Boot used to smuggle diary out of Turkey : Captain T W White, Australian Flying Corps

Places
Accession Number RELAWM08188
Collection type Heraldry
Object type Heraldry
Physical description Leather
Location Main Bld: First World War Gallery: Sinai Palestine 1917: Beersheba
Maker Unknown
Place made Australia
Date made c 1914-1915
Conflict First World War, 1914-1918
Description

Standard issue, brown leather army ankle boot, without toe cap, for the left foot. There are nine eyelet holes on each side of the front opening. laced with flat cotton laces, which are not original. The heel and sole are reinforced with steel studs, although most of these are missing from the sole. The sole is also split open, to show how White concealed a diary within it. A piece of paper has been slipped into the exposed slot underneath the sole to show how the diary was placed before White re-stitched the sole, prior to his escape from Turkey.

History / Summary

Captain Thomas Walter White concealed a small diary of his experiences as a prisoner of war in this boot. He subsequently published an account of his experience based on the diary, titled 'Guests of the Unspeakable'.

White was born in Hotham, Vic on 26 April 1888, and was selected for the Australian Flying Corps first training course on 1 August 1914. He completed the course at the Central Flying School, Point Cook and qualified as a pilot. Early in February 1915, the Indian Government requested the supply of an Australian air force unit to support the Indian Army's campaign in Mesopotamia. 45 men, including White, were selected and the group was named the Mesopotamia Half Flight.

On 1 April White was promoted captain and adjutant of the Half Flight. He embarked for India aboard RMS Morea on 20 April and transferred at Bombay for Basra, arriving there on 26 May. On 13 November White and Captain Francis Yeats-Brown, Royal Flying Corps, took off on a mission to destroy the telegraph lines along the main road from Feludjah to Baghdad. However, by trying to land as close as possible to the lines White struck a telegraph pole and broke the aircraft's lower left plane ribs and longeron. Nearby Arabs opened fire, but White was able to keep them at bay with a rifle kept in the aircraft. Yeats-Brown was able to successfully blow up the telegraph wires with guncotton; however White was not able to keep the Arabs away long enough to take off. Though the men started the engine, the aircraft became entangled in the broken telegraph wires and they were taken prisoner.

The Arabs struck White and Yeats-Brown with their rifle butts and as White had exasperated the Arabs by shooting back at them, struck him several times on the head. One blow, delivered with an adze, left a particularly bad wound. The men were taken to Baghdad, where after three weeks in hospital, including a week's solitary confinement, they were sent to Mosul. White was imprisoned at Mosul for two and a half months before being sent to Afion Kara Hissar, the principal prisoner of war camp in Turkey. White was imprisoned there for over two years.
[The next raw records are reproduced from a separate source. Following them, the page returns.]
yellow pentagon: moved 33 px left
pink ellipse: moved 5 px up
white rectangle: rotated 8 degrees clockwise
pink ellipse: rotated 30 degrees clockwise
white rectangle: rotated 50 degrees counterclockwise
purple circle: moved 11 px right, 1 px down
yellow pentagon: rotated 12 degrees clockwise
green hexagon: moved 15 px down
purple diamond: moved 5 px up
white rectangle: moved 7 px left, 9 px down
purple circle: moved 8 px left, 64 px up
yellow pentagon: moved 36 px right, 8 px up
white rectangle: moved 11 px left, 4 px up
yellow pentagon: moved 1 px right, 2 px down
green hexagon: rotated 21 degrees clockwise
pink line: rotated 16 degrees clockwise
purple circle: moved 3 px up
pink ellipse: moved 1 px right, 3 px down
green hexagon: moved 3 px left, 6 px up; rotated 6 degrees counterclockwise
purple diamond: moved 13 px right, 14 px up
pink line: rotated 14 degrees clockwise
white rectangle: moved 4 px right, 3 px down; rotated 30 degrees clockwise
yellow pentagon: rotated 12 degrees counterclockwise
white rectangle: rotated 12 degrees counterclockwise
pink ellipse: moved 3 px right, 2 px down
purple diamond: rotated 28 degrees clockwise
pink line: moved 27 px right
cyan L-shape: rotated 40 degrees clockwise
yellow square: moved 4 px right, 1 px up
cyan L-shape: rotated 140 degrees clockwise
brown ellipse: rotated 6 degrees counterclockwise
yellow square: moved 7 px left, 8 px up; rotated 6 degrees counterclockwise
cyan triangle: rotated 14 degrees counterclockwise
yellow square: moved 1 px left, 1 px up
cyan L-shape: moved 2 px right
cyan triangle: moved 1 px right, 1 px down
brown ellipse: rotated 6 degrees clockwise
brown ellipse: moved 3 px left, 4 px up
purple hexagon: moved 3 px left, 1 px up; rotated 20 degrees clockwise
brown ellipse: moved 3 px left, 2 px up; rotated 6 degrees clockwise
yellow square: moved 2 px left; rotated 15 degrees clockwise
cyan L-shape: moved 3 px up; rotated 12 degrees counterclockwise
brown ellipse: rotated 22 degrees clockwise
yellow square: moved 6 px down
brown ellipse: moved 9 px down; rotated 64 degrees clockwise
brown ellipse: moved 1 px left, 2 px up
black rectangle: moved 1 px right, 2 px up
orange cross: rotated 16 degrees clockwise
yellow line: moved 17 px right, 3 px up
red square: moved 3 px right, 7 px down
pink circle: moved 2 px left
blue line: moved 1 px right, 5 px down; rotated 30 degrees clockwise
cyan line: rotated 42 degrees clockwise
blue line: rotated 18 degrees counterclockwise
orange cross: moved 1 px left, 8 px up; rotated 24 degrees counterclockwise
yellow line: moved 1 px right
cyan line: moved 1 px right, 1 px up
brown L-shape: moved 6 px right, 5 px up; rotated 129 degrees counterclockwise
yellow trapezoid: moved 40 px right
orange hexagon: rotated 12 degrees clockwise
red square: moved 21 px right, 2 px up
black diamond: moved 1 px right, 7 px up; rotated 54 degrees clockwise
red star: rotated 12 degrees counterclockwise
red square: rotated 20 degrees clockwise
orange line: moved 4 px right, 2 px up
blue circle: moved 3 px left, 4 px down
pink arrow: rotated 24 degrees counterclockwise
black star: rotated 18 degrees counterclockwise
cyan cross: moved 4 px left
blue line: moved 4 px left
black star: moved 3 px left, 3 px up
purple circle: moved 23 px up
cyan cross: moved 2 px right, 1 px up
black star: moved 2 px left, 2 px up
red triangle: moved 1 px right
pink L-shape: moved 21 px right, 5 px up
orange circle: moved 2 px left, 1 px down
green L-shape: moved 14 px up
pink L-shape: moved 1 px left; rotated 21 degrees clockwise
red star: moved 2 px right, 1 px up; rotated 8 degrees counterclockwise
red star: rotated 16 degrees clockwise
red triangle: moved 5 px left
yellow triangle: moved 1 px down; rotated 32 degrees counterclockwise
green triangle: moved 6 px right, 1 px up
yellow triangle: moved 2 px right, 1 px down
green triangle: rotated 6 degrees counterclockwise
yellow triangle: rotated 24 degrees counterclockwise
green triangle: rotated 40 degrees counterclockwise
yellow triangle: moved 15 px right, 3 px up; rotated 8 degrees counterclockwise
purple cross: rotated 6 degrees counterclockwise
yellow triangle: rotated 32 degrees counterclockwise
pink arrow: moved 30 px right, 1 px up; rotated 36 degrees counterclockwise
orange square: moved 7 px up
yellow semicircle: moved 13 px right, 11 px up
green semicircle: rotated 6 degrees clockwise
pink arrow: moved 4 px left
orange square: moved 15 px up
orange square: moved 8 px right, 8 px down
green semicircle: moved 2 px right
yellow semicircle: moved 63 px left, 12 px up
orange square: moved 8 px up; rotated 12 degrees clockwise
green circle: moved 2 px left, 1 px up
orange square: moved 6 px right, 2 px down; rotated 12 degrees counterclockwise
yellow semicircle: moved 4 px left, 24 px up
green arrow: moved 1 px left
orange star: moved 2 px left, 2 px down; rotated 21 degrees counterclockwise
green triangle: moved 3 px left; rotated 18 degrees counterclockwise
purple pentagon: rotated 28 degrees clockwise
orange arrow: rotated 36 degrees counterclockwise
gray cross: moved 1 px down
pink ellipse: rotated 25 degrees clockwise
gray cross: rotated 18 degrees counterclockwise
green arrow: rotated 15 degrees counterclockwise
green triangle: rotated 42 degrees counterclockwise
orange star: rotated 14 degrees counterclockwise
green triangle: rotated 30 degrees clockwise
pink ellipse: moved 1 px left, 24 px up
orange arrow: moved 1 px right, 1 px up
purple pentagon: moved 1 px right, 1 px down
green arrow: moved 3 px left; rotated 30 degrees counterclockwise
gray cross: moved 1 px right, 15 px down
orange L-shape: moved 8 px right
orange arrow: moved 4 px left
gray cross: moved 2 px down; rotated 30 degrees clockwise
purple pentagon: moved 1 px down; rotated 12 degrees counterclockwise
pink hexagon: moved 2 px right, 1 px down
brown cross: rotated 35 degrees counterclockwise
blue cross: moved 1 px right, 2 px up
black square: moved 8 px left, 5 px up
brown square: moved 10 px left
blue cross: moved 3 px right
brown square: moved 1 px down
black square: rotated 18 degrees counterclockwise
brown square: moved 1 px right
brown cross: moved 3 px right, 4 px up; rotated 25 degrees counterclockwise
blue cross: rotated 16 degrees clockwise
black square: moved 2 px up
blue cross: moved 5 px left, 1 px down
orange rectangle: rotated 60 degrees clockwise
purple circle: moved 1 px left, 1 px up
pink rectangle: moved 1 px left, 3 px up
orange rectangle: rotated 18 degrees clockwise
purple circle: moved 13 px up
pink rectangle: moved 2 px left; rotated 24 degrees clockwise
On 26 July 1918, owing to an enquiry regarding his health, White was transferred to a hospital at Constantinople. After being discharged, White arranged to escape with Captain Alan Bott, Royal Air Force. The pair succeeded on 24 August, when their train crashed while travelling over a viaduct at Kum Kapu. Taking advantage of the confusion, both men escaped, but became separated. White managed to elude capture by dodging into a house occupied by a sympathetic Greek man. He fitted White out with Turkish clothing and as a parting gift gave White a worn tobacco tin.

White then travelled by tram to Galata where he was joined by Captain Bott, who had also managed to escape capture. The men decided to stow away in a Ukrainian steamer docked in Constantinople Harbour. The vessel remained thirty three days at anchor and the men spent an uncomfortable time below deck, sometimes hidden in the ship's ballast tanks. Eventually the steamer reached Odessa a few days after the city's partial destruction by the explosion of an immense ammunition dump. White found a damaged Russian ammunition clip at the scene of the explosion.

Armed with false Russian passports, White and Bott were able to remain in Odessa for a month. They had made arrangements to join the anti-Bolshevik army, but when they heard of the impending Armistice with Bulgaria, they stowed away in a Ukrainian hospital ship bound for Varna. Making their way through Bulgaria they reached Salonika only a week before the Armistice. They disembarked at Port Said on 25 November 1918. White was awarded a Mention in Despatches in July 1919 and a Distinguished Flying Cross on 3 June 1919 'In recognition of distinguished service rendered during the war'. White returned to Australia via America, disembarking in Sydney on 5 January 1920.